The NeverBlock implementation comes as a very close second to the fastest client which shows that the overhead of using fibers is not that much. Actually we are cheating a bit here, because we make up for the overhead by sending the requests concurrently, and while the server is still processing the serially we are able to process the fiber pause and resume while the server is working.
Needless to say, NeverBlock is much ahead of the threaded clients (either 1.8 or 1.9) when working with the zero latency server. We also see that 1.8 threads are considerably faster than 1.9's.
When we start adding a simulated delay to the server we see that the blocking clients fall dramatically from the first position to the last. They become too slow that they are really not suitable for use in that setting any more. Please note that the results for the 500ms delay are extrapolations. I was to annoyed by the idea of waiting 500 seconds for a test to run, twice!
On the other hand, threaded and NeverBlock implementations are much less affected even though they lose ground as we increase the delay. NeverBlock maintains its lead though over threaded clients. It is generally 2.5X faster.
Here is a graph of the NeverBlock advantage over the fastest threaded client
And in ASCII format
Server Delay 0ms 10ms 50ms 100ms 500ms
NeverBlock Advantage 124.76% 149.63% 174.18% 208.96% 148.43%
Aside from the NeverBlock advantage the numbers themselves are very impressive. A single process can achieve ~1000 operations per second given that we have half a second processing and network latency. In a mutli process setup we should be able to achieve a lot more than that. For example, forking another NeverBlock client on my dual core notebook which hosts the client and the server apps adds a 50% performance gain.

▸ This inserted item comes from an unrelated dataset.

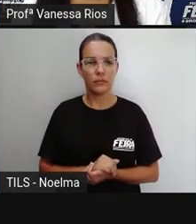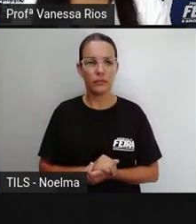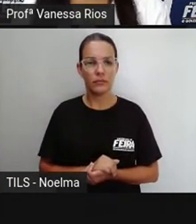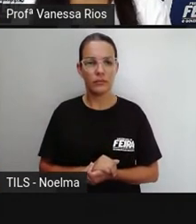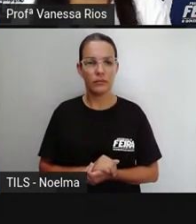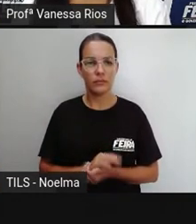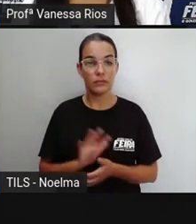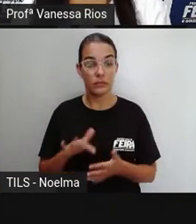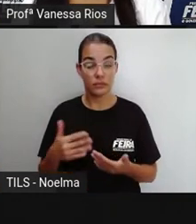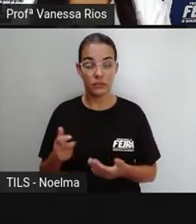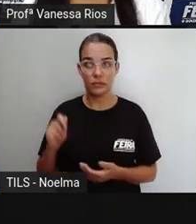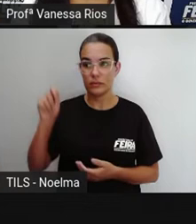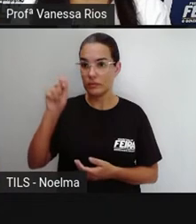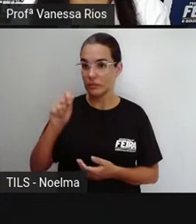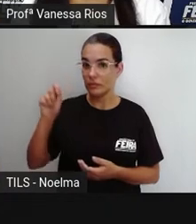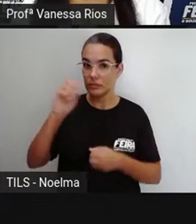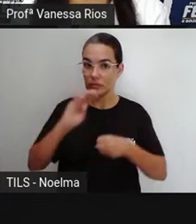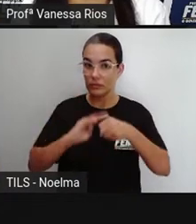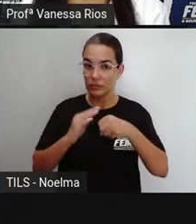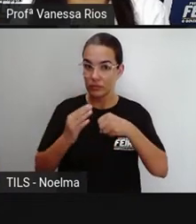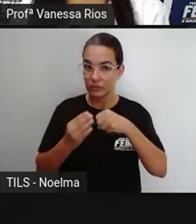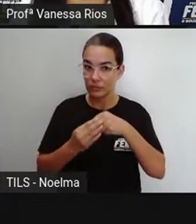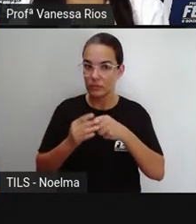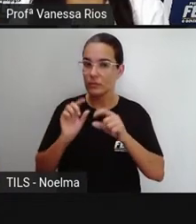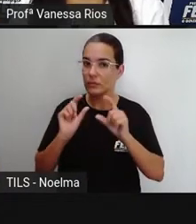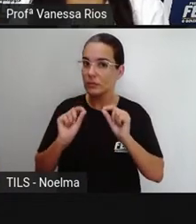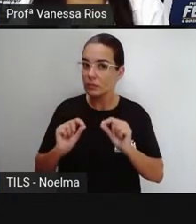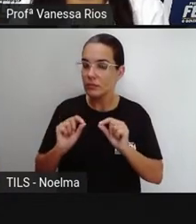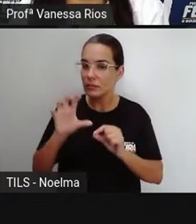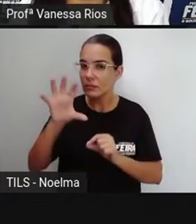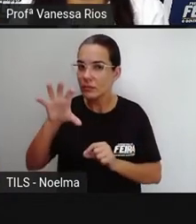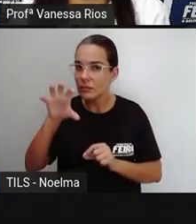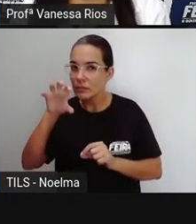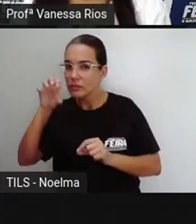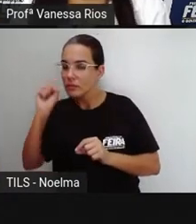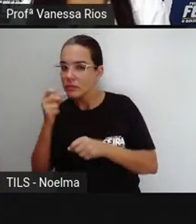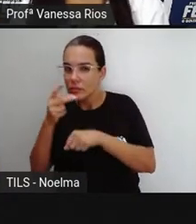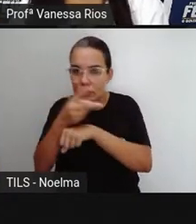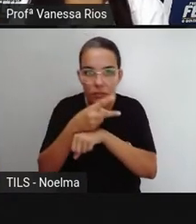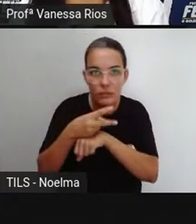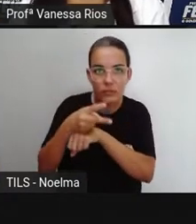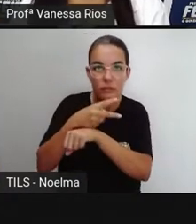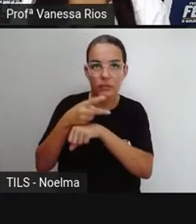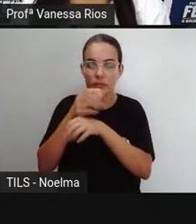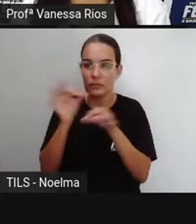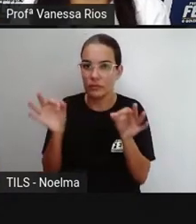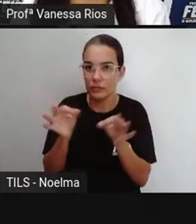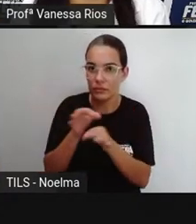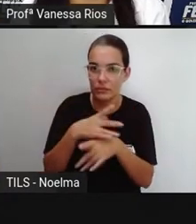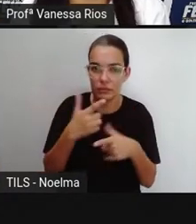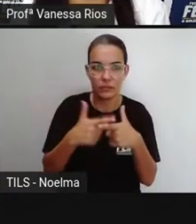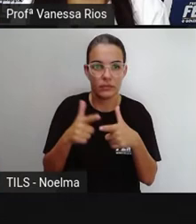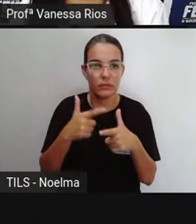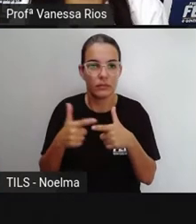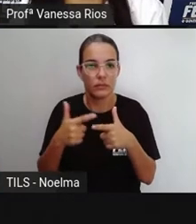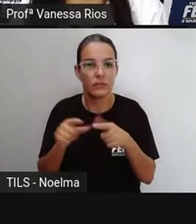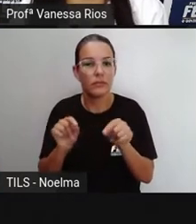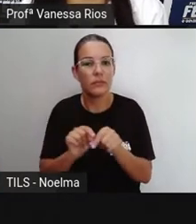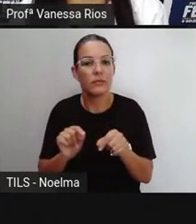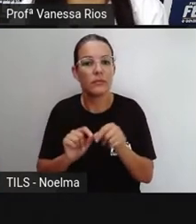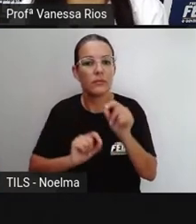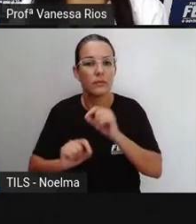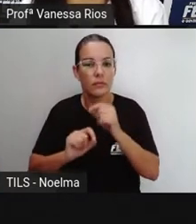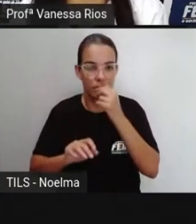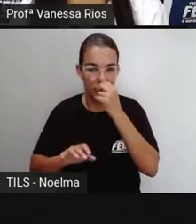Então, a associação de bairro, ela busca solucionar problemas e gerenciar o dia a dia no local. Em geral, esse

sweet holy awesome. 1.9 haters: start learning to enjoy attempting to drive from the back seat :D
Very interesting post, I would be very interesting in reading your clients code.
Thx.
Muhammed, thanks for sharing this blog post with us. Please write more often :-)
One question... Are you working with the Modrails (Phusion Passenger) team?
I'm curious if is (or will be) possible to use Neverblock with Passenger.
Thanks again.
I think fibers really shine when you have "lots" of threads [or, conversely, lots of fibers]. Then it rocks and can hopefully use a single core effectively.
Thanks for your work on this!
For sure fibers are better if you need a lot of them--I wonder if a thread pool versus fiber pool would be about the same speed? I'd imagine they're probably about the same.
Nice job.
-=R
This is great stuff, but when will it be released to the public?